— Start EXTRACT —

# hello, i am seaching for this...



## johnd (Mar 28, 2013)

it's a japanese furry comic, or doushinji, and it looks like this:
http://doujinshi.mugimugi.org/book/537794/

it's very epic, and only PG-13 (boobs), so it's safe to watch.
does someone has the issue, or does someone sells the issue?

and if you dont sell the issue, do you know where i can find it?
it's called ''also, only warm'' in english, and it's made by an artist named kazuhiro.!

also, if a guy who has it, has scans of this comic, i will be grateful (in case you dont sell it)

please, reply back.


----------



## johnd (Apr 3, 2013)

any help would be greatly appreciated. if i posted on the wrong thread, please redirect me to the right thread/sub-forum.
also reply at my questions, please.


----------



## GhostWolf (Apr 9, 2013)

I checked and checked I can't find any info on it anywhere.


----------



## Ashley Joy (Apr 27, 2013)

Took a look through google (rather brief, but there wasn't much to look through), and it appears there are only two distributors. Alice-books and Comikemo, both of which are out of stock. Probably just the fact that it's a small-time author it's rather rare. But those are the sites, just keep an eye on them to check if/when they come back in stock?


----------

— End EXTRACT —
— Start DATA SHOWN —

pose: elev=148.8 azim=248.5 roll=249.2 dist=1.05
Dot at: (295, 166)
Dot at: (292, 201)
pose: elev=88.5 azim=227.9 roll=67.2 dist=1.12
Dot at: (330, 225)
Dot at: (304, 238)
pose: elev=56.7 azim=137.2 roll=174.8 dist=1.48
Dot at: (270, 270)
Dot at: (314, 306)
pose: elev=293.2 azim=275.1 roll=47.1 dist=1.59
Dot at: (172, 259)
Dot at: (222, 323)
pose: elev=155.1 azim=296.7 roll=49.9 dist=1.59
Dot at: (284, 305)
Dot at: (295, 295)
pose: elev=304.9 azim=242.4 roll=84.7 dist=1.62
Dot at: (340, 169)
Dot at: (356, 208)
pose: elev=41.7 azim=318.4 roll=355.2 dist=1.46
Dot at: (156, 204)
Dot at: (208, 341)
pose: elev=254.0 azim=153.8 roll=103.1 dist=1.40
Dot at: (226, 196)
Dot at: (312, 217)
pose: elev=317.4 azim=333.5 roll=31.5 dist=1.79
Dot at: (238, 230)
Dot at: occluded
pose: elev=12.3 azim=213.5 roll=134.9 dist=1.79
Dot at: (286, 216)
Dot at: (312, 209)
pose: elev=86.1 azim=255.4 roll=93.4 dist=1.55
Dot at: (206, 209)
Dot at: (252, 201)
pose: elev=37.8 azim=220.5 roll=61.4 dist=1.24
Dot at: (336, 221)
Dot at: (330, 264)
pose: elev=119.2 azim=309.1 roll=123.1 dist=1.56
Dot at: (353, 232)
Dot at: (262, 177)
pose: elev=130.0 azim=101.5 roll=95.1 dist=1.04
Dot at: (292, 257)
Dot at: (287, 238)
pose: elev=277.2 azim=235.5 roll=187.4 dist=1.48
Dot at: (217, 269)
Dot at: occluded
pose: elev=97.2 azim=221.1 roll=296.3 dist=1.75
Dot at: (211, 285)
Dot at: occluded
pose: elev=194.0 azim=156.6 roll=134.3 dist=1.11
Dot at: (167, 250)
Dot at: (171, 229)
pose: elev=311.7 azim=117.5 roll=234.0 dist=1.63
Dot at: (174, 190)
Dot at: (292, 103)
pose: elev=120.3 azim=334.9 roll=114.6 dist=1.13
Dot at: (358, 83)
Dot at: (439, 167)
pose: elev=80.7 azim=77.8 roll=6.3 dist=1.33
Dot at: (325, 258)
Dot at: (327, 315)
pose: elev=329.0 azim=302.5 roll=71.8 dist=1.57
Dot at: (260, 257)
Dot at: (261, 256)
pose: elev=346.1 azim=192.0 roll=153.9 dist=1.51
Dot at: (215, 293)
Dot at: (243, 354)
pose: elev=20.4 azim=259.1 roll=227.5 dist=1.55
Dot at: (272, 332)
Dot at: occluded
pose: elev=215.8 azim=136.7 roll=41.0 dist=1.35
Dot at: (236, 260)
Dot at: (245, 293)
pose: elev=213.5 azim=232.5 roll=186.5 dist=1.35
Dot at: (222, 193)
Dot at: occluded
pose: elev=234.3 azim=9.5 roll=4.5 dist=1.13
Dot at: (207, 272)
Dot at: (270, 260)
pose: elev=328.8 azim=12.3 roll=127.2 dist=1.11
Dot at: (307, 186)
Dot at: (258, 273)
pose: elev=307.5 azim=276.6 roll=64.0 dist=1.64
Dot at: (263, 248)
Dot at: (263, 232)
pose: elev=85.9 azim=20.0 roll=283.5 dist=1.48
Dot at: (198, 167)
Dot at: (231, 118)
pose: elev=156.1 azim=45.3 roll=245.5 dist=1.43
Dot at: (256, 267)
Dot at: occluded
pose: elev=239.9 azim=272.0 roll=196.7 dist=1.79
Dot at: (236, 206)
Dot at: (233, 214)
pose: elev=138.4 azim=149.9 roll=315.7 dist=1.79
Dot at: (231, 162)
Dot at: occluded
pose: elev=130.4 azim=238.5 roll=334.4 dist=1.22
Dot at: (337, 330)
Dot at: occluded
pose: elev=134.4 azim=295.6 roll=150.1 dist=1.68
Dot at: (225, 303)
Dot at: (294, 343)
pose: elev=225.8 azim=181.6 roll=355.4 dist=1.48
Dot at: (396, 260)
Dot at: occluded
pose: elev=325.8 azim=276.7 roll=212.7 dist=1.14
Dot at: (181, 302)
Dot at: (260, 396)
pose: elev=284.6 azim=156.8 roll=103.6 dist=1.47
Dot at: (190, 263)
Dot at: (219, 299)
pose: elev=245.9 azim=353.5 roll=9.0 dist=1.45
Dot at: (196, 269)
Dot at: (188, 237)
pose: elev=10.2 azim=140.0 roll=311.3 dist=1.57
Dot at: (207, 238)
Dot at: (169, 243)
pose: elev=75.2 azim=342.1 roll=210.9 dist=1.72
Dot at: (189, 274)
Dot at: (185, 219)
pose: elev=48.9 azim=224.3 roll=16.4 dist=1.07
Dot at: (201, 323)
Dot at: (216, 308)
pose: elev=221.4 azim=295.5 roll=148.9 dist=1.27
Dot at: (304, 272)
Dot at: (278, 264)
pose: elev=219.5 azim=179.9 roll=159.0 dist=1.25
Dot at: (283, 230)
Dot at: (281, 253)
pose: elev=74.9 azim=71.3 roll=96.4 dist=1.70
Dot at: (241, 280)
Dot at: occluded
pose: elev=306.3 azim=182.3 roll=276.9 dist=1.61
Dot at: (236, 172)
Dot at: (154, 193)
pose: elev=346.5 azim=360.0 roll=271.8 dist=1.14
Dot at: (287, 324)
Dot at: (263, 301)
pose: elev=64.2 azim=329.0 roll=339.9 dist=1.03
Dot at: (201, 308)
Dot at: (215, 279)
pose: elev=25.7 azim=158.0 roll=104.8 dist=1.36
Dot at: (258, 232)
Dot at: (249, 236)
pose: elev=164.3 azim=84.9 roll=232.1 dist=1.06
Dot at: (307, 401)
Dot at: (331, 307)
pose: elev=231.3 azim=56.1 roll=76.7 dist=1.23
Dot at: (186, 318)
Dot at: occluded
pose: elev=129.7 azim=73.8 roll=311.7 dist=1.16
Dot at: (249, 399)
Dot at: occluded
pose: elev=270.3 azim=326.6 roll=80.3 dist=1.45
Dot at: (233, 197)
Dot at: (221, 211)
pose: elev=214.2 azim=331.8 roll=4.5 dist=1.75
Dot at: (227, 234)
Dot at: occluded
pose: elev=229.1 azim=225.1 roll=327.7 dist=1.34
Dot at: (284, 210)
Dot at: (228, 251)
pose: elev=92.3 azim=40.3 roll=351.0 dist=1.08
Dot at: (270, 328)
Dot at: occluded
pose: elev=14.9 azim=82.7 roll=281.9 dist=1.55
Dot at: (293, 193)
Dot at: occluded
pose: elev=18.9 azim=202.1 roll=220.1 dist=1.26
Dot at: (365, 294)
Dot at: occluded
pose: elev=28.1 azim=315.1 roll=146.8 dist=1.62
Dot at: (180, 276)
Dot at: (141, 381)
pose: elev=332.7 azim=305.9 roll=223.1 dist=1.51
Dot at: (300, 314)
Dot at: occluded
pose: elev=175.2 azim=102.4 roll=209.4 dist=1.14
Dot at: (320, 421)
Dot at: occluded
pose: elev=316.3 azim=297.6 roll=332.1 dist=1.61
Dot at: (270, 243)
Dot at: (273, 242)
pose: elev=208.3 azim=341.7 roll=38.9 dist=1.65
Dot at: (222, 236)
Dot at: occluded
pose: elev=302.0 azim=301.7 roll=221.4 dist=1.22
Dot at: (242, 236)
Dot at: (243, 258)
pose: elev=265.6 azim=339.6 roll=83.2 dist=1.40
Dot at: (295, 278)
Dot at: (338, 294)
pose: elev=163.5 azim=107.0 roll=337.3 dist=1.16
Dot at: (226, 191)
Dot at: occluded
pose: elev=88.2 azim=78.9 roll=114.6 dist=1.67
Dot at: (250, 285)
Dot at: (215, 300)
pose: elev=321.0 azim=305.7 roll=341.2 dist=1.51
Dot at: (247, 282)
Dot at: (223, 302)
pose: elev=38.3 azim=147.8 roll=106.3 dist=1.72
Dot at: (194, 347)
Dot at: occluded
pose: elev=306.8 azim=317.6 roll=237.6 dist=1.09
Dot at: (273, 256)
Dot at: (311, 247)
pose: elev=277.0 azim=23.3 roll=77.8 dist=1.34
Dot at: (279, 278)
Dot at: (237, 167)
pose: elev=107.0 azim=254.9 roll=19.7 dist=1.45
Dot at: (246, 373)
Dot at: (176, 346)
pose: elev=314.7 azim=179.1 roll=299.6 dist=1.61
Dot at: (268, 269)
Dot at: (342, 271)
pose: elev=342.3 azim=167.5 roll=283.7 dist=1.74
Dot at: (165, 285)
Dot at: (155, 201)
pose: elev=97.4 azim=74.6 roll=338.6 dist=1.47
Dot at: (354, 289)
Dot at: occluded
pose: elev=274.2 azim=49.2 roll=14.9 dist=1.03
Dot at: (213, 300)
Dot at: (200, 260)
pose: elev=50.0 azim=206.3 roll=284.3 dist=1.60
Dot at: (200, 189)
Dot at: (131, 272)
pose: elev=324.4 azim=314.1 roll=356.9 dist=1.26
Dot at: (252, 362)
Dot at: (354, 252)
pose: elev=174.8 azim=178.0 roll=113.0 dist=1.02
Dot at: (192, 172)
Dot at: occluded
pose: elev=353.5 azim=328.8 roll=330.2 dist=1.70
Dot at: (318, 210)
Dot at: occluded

— End DATA SHOWN —

▶ **WRITTEN PROBLEM A**:
Transcribe the part of the forum thread starting at "and if you dont" and ending at "artist named kazuhiro.!".
▶ **WRITTEN PROBLEM B**:
Answer these questions from the forum thread:
(i) What English title does johnd give for the comic?
(ii) Which two distributors does Ashley Joy name?
(iii) On what date did GhostWolf post?
The stored rows have no connection to the forum thread.

▶ **FINISHED ANSWER A**:
and if you dont sell the issue, do you know where i can find it?
it's called ''also, only warm'' in english, and it's made by an artist named kazuhiro.!

▶ **FINISHED ANSWER B**:
(i) "also, only warm"
(ii) Alice-books and Comikemo
(iii) Apr 9, 2013